Mêmes règles pour tous les Etats et partage des responsabilités
Une procédure commune à l'ensemble de l'Union Européenne est instaurée. Elle doit permettre de réduire la durée totale de la procédure d'asile et de retour à 6 mois.
Les États membres doivent la suivre lorsque des personnes demandent une protection internationale. Cela concerne par exemple, la durée de la procédure, et les droits des demandeurs d'asile comme le droit à une assistance juridique et à une représentation.
Des procédures à la frontière obligatoires sont établies afin de faire une évaluation plus rapide de la recevabilité des demandes qui permettra de traiter celles ayant peu de chances d’aboutir. En d’autres termes, il s’agit de généraliser la technique « hotspot » (points d’enregistrement) mise en œuvre par l’UE en Grèce et en Italie, afin d’organiser la sélection des personnes qu’elle souhaite accueillir et l’expulsion, depuis la frontière, de toutes les autres. Ce filtrage s’applique quand un demandeur d'asile présente une demande à un point de passage à la frontière extérieure, à la suite d'une arrestation à l'occasion d'un franchissement illégal de la frontière, ou encore après un débarquement faisant suite à des opérations de recherche et de sauvetage. Pendant la procédure à la frontière, les personnes sont considérées comme n’étant pas encore entrées sur le territoire européen, et sont placées dans des centres fermés. Au niveau de l’UE il est prévu 30 000 places mais ce chiffre pourra être corrigé sur la base d'une formule qui tient compte du nombre de franchissements irréguliers des frontières et de refus d'entrée sur une période de trois ans. Selon les estimations, il serait possible de traiter jusqu’à 120 000 demandes par an.

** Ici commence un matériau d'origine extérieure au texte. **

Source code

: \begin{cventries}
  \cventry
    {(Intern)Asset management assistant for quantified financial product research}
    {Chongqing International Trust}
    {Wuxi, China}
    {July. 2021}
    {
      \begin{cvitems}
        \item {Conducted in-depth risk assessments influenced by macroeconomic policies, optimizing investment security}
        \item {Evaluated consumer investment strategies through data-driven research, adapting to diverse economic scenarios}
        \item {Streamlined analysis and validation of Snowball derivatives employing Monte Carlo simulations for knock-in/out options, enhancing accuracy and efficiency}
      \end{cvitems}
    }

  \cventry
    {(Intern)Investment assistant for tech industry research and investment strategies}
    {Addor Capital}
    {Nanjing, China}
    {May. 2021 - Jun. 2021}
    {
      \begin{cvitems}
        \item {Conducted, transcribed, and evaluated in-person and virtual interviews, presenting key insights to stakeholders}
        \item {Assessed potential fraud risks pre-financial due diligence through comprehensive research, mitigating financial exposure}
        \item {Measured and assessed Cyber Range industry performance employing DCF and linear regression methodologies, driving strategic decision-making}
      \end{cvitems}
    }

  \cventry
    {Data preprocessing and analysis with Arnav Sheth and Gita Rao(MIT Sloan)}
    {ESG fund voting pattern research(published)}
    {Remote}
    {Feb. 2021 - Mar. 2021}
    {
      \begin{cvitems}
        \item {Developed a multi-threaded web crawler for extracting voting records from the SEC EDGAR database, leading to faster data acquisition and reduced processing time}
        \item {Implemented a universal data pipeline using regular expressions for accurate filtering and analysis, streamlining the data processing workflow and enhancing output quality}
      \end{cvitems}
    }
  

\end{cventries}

Un mécanisme de solidarité entre Etats est prévu afin de soulager les pays aux « avant-postes » de l’Union Européenne, ceux qui ont déjà, par leur situation géographique, la charge du contrôle des frontières extérieures de l’UE. Ce mécanisme répartit les demandeurs d’asile entre les Etats. Au moins 30.000 demandeurs d’asile feront l’objet d’une relocalisation dans d’autres pays de l’UE chaque année. La France pourrait en recevoir 4000, l’Allemagne plus (Anne Rovan, « Accord des États membres sur le pacte migration et asile », le Figaro, 8 juin 2023). La répartition sera définie tous les ans. Les États membres qui refuseront de prendre leur quota de demandes d’asile réparties devront verser une compensation financière de 20 000 euros par demande de traitement refusée. L’argent sera réparti entre les pays traitant les demandes supplémentaires.
Les obligations des Etats découlant du règlement de Dublin sont allégées. Par exemple, la procédure actuelle qui vise à transférer à nouveau un demandeur vers l'État membre responsable de sa demande (reprise en charge) sera remplacée par une simple notification.
Des mesures sont aussi prévues pour éviter les abus par les demandeurs d'asile et éviter les mouvements secondaires (quand un migrant se déplace du pays dans lequel il est arrivé initialement pour demander une protection ou une réinstallation permanente ailleurs).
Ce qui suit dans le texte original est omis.